◆ SELECTED EXCERPT
╔══
It’s a sense of the ridiculous but with rough edges; it’s exciting to listen to, it’s not just Rick Wakeman, you know?
Incendiary interview Heads We Dance
Spires, turrets and tower blocks stretch as far as the eye can see, every last surface of every one plated in glistening gold; from somewhere in the middle of it an explosion of gold glitter turns the night sky deep brown, as a huge flickering billboard tells us “You’re never alone with Model 21” before switching to the more sinister “Ministry Of Communication – Are you Connected?” A future earth or somewhere far more distant, this is the home of electro pop wunderkinds Heads We Dance (well, in their minds anyway – in reality they’re from Leeds) and they are about to take over the world. Boy bands in skinny jeans beware….
You know when you’re supposed to do something really important, and you don’t? Like, you’re about to interview one of the hottest new bands in Britain and suddenly realise that you’ve not got round to thinking up any questions? I’m sitting in that burrito bar in Manchester’s Piccadilly Gardens, you know, the one touring bands visiting the Northern Quarter venues always like, because it’s basically a takeaway that sells beer as well as food (you continental European types probably take this sort of thing for granted, but believe me, here most of them don’t) with Leeds-based electro stars-in-waiting Heads We Dance; there’s Becky (drums), Tom (“I was built by Pete, and I’m the bass player”), Yoni (“I built Pete, and I play keyboards”) and Pete (“I do all the other stuff that they don’t do”) and I’m going to have to wing it. Luckily this doesn’t matter. Pete could probably quite easily interview himself – as it is, his bandmates and I do manage to get the occasional word in when he stops for breath.
╚══
(Collection entries)
╔══
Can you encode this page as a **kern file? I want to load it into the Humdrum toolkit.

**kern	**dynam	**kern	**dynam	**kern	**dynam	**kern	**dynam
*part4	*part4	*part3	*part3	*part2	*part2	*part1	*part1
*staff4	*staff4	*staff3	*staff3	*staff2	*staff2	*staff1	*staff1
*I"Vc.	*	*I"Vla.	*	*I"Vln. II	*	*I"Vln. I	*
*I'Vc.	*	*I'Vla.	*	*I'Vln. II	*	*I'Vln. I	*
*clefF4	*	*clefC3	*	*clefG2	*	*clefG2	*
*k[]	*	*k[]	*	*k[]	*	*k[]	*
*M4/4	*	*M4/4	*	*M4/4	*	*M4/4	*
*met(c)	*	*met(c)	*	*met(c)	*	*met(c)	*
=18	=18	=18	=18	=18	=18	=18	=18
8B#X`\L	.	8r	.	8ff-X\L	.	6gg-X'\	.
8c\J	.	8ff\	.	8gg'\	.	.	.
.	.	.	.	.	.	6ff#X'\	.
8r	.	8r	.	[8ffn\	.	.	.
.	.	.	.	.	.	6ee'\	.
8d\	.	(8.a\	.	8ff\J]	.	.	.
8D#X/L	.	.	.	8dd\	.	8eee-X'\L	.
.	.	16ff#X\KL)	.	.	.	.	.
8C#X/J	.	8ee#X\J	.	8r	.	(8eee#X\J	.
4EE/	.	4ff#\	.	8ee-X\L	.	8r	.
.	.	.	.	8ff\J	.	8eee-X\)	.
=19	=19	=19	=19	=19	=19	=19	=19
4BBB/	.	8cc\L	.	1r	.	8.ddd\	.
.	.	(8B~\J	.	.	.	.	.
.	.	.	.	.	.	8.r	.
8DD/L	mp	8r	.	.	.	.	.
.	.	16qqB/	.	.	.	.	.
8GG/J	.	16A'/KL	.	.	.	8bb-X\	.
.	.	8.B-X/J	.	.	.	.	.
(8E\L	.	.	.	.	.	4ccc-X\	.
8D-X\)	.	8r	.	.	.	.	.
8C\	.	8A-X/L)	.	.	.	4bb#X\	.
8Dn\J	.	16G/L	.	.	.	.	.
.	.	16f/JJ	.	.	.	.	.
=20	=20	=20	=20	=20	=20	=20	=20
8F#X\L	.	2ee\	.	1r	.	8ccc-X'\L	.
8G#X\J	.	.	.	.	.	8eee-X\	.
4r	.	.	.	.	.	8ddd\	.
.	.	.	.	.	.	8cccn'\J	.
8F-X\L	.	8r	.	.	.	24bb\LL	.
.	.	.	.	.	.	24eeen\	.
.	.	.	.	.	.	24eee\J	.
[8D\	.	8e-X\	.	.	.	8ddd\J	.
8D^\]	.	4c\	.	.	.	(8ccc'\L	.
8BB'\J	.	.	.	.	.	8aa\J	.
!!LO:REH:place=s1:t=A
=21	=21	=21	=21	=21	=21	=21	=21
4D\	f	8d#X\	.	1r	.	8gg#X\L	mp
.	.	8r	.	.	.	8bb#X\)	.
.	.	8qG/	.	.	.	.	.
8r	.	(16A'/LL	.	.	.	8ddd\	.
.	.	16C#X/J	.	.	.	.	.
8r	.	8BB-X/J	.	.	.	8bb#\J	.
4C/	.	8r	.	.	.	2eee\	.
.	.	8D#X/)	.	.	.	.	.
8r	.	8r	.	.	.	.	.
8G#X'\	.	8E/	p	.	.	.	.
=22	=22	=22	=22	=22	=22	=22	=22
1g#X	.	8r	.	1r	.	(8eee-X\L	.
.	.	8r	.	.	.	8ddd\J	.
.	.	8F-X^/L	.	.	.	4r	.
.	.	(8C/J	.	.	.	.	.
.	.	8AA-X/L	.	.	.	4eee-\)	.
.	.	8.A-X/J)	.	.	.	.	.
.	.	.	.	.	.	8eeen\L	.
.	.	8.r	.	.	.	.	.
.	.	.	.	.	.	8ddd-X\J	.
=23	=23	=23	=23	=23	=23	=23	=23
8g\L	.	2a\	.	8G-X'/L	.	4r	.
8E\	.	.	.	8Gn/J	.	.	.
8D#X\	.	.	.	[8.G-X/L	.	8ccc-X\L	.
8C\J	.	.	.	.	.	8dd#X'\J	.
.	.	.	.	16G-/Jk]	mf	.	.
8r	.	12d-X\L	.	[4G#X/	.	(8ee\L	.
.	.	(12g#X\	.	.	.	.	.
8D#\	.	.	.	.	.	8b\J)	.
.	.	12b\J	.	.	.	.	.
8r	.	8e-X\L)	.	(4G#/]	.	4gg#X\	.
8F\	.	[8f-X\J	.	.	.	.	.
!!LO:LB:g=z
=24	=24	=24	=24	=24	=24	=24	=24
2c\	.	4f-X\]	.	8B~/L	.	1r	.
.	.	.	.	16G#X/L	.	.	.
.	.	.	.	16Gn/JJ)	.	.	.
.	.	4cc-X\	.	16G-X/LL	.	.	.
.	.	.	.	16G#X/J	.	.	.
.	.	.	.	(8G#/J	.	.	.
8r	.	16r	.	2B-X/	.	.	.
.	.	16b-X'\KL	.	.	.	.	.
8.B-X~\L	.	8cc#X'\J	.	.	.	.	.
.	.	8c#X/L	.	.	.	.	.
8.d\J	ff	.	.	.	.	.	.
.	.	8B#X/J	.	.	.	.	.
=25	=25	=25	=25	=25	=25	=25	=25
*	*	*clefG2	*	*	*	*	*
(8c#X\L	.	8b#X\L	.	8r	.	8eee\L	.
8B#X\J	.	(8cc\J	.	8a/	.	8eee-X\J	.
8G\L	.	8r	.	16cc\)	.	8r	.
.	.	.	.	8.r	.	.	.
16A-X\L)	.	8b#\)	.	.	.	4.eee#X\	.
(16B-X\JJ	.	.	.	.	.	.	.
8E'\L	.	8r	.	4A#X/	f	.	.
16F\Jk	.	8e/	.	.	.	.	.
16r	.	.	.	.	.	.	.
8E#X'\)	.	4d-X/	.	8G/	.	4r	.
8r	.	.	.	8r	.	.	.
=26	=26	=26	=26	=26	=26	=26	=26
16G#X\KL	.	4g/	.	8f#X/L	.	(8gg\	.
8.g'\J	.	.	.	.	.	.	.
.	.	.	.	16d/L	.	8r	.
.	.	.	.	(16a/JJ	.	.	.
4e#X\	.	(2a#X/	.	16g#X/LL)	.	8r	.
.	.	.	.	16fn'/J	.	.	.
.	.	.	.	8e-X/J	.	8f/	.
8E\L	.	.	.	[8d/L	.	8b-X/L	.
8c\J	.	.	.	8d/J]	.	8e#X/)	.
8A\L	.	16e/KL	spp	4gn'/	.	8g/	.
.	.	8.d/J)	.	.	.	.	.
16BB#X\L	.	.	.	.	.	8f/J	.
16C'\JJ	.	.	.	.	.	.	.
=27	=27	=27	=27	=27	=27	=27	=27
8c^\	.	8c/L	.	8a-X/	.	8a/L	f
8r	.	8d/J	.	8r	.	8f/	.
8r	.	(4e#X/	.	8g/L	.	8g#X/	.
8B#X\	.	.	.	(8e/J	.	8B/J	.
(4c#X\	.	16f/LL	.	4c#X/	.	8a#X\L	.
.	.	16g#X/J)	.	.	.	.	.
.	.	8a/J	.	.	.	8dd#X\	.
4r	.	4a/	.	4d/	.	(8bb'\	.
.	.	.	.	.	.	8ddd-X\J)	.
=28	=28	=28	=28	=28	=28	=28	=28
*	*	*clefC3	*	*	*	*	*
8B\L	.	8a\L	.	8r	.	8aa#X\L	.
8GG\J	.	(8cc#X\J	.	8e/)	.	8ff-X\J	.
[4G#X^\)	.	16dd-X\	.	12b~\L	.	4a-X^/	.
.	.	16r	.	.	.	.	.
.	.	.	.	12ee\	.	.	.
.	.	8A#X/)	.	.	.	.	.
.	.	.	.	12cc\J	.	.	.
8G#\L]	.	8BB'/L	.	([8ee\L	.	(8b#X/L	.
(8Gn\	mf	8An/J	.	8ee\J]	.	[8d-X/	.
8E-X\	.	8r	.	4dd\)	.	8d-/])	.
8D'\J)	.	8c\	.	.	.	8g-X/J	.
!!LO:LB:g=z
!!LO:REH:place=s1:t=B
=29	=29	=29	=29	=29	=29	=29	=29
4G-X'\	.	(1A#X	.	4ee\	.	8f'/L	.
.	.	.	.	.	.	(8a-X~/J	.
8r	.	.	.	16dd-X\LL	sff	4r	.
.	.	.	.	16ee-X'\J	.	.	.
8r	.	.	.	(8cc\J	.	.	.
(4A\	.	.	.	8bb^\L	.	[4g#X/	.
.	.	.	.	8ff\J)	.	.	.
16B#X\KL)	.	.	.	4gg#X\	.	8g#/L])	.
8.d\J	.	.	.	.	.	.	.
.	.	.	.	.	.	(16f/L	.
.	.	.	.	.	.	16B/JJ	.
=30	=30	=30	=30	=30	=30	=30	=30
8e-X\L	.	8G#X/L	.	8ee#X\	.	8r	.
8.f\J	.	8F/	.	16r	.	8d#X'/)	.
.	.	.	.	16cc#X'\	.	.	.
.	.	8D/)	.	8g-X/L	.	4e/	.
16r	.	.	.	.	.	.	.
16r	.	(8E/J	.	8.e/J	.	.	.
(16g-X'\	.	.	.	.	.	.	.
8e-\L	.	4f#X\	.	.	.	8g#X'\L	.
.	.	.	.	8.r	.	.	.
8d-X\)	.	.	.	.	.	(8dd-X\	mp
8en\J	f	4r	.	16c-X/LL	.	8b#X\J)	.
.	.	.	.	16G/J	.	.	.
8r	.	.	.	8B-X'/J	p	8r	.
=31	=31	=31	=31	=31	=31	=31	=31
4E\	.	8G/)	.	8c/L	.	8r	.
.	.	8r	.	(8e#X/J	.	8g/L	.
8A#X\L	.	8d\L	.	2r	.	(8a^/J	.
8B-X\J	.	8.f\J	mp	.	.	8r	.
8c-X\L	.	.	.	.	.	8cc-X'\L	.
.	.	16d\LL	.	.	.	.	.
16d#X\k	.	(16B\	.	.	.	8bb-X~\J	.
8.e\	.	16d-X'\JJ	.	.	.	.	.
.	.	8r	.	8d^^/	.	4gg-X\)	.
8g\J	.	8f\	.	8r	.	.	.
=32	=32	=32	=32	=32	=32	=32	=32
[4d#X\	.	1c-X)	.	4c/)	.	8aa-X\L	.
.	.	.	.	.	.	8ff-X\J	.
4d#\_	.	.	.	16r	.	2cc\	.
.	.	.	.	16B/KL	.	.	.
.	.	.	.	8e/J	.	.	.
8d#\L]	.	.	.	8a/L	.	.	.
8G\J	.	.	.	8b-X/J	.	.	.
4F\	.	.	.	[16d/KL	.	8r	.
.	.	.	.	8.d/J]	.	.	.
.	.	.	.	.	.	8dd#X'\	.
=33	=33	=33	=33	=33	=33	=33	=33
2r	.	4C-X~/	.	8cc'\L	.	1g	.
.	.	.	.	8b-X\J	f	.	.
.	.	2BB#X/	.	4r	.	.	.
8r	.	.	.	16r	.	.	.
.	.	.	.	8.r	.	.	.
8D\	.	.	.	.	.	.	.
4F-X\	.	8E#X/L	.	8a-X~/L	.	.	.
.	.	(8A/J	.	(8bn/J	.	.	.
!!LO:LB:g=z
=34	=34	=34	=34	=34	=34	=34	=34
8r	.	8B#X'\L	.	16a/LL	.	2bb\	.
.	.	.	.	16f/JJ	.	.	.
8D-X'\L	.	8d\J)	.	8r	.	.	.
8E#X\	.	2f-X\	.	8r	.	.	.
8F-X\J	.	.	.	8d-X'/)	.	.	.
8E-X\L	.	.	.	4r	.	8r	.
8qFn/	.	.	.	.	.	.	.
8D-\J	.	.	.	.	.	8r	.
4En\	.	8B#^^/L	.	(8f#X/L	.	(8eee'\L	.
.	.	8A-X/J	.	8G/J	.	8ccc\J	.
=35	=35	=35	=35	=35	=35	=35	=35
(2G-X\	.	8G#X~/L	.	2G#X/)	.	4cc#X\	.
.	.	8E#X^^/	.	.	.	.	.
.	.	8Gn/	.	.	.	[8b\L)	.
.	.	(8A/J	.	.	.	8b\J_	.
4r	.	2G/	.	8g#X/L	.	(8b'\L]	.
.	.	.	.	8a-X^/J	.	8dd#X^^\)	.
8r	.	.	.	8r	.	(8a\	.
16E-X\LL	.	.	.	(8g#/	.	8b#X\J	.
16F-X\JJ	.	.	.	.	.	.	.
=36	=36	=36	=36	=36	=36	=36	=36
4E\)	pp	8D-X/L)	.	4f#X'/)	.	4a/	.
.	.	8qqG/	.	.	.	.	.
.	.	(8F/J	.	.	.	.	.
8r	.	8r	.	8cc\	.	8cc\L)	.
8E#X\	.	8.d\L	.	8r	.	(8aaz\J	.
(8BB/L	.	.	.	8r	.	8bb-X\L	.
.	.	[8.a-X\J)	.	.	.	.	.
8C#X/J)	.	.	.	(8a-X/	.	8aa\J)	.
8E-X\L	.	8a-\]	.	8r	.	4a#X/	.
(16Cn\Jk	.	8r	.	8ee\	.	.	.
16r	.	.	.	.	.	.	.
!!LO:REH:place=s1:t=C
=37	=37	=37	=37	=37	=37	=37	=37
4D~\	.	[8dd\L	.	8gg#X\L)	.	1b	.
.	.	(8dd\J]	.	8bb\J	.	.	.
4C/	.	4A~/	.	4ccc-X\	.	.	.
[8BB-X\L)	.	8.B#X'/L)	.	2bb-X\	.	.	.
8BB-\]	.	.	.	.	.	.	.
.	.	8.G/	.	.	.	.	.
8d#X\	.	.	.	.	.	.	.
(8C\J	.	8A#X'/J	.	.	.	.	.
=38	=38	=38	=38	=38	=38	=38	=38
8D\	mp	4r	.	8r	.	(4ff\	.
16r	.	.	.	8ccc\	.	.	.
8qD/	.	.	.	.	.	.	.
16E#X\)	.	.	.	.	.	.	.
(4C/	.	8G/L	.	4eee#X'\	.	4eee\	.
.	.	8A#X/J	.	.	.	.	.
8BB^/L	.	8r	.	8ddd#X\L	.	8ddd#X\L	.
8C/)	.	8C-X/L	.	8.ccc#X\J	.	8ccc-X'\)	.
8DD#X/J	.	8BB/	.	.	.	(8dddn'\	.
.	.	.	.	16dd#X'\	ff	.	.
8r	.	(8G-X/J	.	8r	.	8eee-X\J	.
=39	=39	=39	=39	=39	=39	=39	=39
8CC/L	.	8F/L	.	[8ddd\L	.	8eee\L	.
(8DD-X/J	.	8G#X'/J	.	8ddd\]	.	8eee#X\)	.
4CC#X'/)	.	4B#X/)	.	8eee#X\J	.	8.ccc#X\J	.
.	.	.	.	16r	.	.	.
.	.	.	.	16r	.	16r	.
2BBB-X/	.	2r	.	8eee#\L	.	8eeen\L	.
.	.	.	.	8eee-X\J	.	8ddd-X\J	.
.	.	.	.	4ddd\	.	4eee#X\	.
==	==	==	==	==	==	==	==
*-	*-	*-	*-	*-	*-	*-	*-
╚══
◆ TASK BRIEF
Can you reproduce the passage of the Heads We Dance interview that starts at "It’s a sense" and ends at "skinny jeans beware…."?

◆ COMPLETE RESPONSE
It’s a sense of the ridiculous but with rough edges; it’s exciting to listen to, it’s not just Rick Wakeman, you know?
Incendiary interview Heads We Dance
Spires, turrets and tower blocks stretch as far as the eye can see, every last surface of every one plated in glistening gold; from somewhere in the middle of it an explosion of gold glitter turns the night sky deep brown, as a huge flickering billboard tells us “You’re never alone with Model 21” before switching to the more sinister “Ministry Of Communication – Are you Connected?” A future earth or somewhere far more distant, this is the home of electro pop wunderkinds Heads We Dance (well, in their minds anyway – in reality they’re from Leeds) and they are about to take over the world. Boy bands in skinny jeans beware….